### [CONSIGNE A]
Dans les entrées, réécrivez les lignes allant du début jusqu'à la ligne contenant « 6: (195, 184) » en remplaçant « top-left » par « upper-left », sans autre modification. Laissez les images de côté dans votre réponse.

### [EXTRAIT DU DOCUMENT]
•••
Le juge Linden note que le critère de l’expectative raisonnable de profit, fondé sur la common law et énoncé dans l’arrêt Moldowan, s’apparente au critère de l’intention commerciale dont il est question au paragraphe 9(1) et à l’alinéa 18(1)a) de la Loi [Loi de l’impôt sur le revenu, L.R.C. (1985) (5e suppl.), ch. 1], en ce sens que le contribuable doit avoir formé l’intention subjective de réaliser un bénéfice quand il se livre aux activités en question. Le critère de common law va plus loin que les critères d’origine législative, toutefois, étant donné qu’il exige également que cette intention soit raisonnable sur le plan objectif. Ce critère de l’expectative raisonnable de profit est plus strict que le critère de l’intention commerciale, en raison de sa nature objective. Le juge Linden indique, à la page 93, que l’aspect objectif du critère de l’arrêt Moldowan est la caractéristique qui le distingue le plus des critères généraux énoncés dans la Loi quant à la déductibilité des dépenses.

Selon le juge Linden, J.C.A., l’application du critère de l’expectative raisonnable de profit n’est pas limitée aux pertes d’exploitation agricole, aux frais personnels et aux dépenses d’entreprise, ni même à la détermination de la source du revenu. À la page 96, le juge Linden fait les observations suivantes :

Par conséquent, le critère de l’arrêt Moldowan est un critère utile qu’il est possible d’appliquer pour conclure qu’une activité du contribuable est inappropriée en l’absence d’éléments de preuve plus directs. Ainsi, lorsque les circonstances ne soulèvent nullement la question de savoir si une perte d’entreprise a été engagée dans un but personnel ou dans un but non lié à l’entreprise, le critère devrait être appliqué avec modération et avec une latitude favorisant le contribuable, dont le sens des affaires a peut-être fait défaut.

Bien que cela ne soit pas expressément indiqué, je suis d’avis que le juge Linden avait l’intention de limiter ces observations aux cas de déductibilité des dépenses.

À mon avis, en l’espèce, le critère de l’objet prépondérant devrait avoir préséance sur le critère de l’expectative raisonnable de profit dans l’application des paragraphes 8(10) et 122.3(1) de la Loi pour plusieurs raisons. Tout d’abord, l’expression précise soumise à l’interprétation en l’espèce est « exploiter une entreprise » en vertu d’un contrat. L’expression « exploiter une entreprise », qui a été interprétée dans des causes d’assujettissement à l’impôt comme l’arrêt Hearst, précité, n’a pas nécessairement le même sens que le mot « entreprise » utilisé dans la Loi : voir Smith v. Anderson, précité, à la page 277; Friesen c. Canada, précité, aux pages 134 et 135. Comme on l’a vu ci-dessus, les causes de déductibilité des dépenses dans lesquelles le terme « entreprise » a été interprété seul ont fréquemment appliqué le critère de l’expectative raisonnable de profit.
•••
### [LIGNES DE DONNÉES]
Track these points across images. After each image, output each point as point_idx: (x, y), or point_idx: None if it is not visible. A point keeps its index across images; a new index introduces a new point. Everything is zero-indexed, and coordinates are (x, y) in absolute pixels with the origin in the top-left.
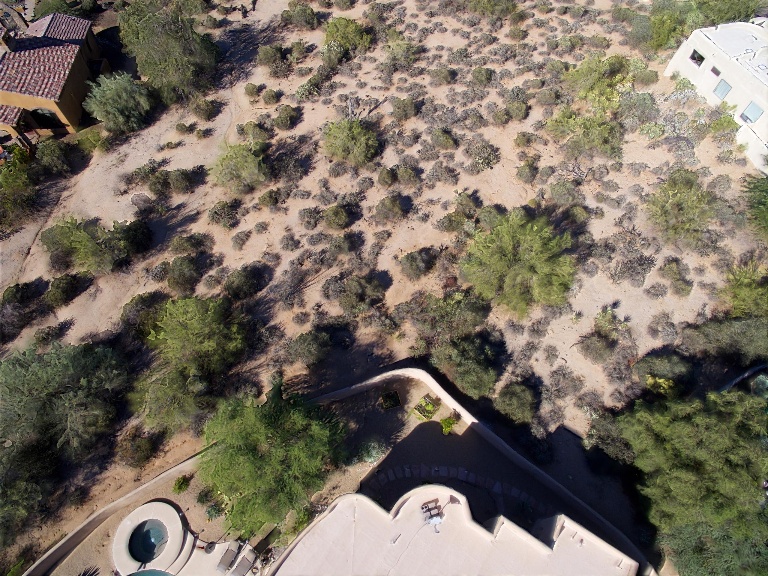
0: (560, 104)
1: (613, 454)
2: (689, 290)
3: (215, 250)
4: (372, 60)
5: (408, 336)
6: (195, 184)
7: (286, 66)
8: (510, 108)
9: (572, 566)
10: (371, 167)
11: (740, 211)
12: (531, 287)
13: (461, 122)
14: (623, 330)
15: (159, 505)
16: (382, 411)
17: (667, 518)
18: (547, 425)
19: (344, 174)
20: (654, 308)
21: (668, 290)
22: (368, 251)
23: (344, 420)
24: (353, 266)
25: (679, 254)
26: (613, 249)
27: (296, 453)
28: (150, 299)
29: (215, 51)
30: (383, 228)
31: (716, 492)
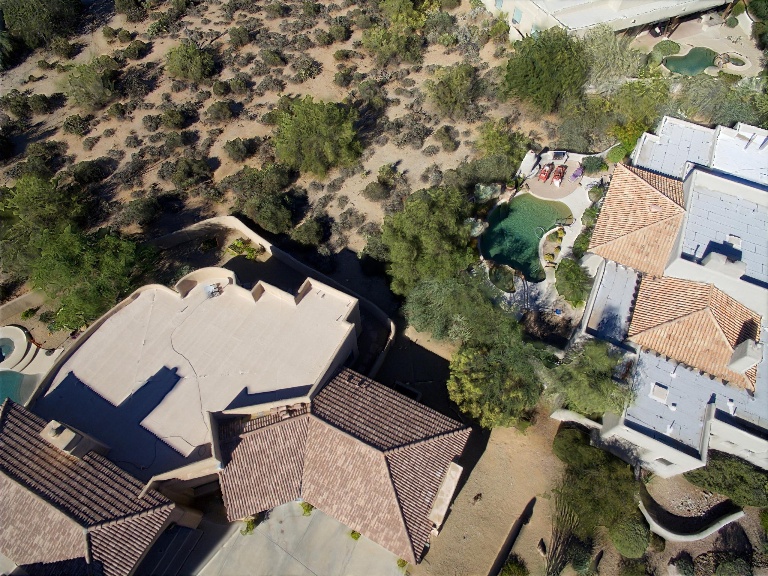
•••
### [CONSIGNE B]
Recopiez fidèlement le passage de l'extrait du document qui va de « Bien que cela » à « de déductibilité des dépenses. ».

### [RÉSULTAT DE L'EXERCICE A]
Track these points across images. After each image, output each point as point_idx: (x, y), or point_idx: None if it is not visible. A point keeps its index across images; a new index introduces a new point. Everything is zero-indexed, and coordinates are (x, y) in absolute pixels with the origin in the upper-left.
0: (560, 104)
1: (613, 454)
2: (689, 290)
3: (215, 250)
4: (372, 60)
5: (408, 336)
6: (195, 184)

### [RÉSULTAT DE L'EXERCICE B]
Bien que cela ne soit pas expressément indiqué, je suis d’avis que le juge Linden avait l’intention de limiter ces observations aux cas de déductibilité des dépenses.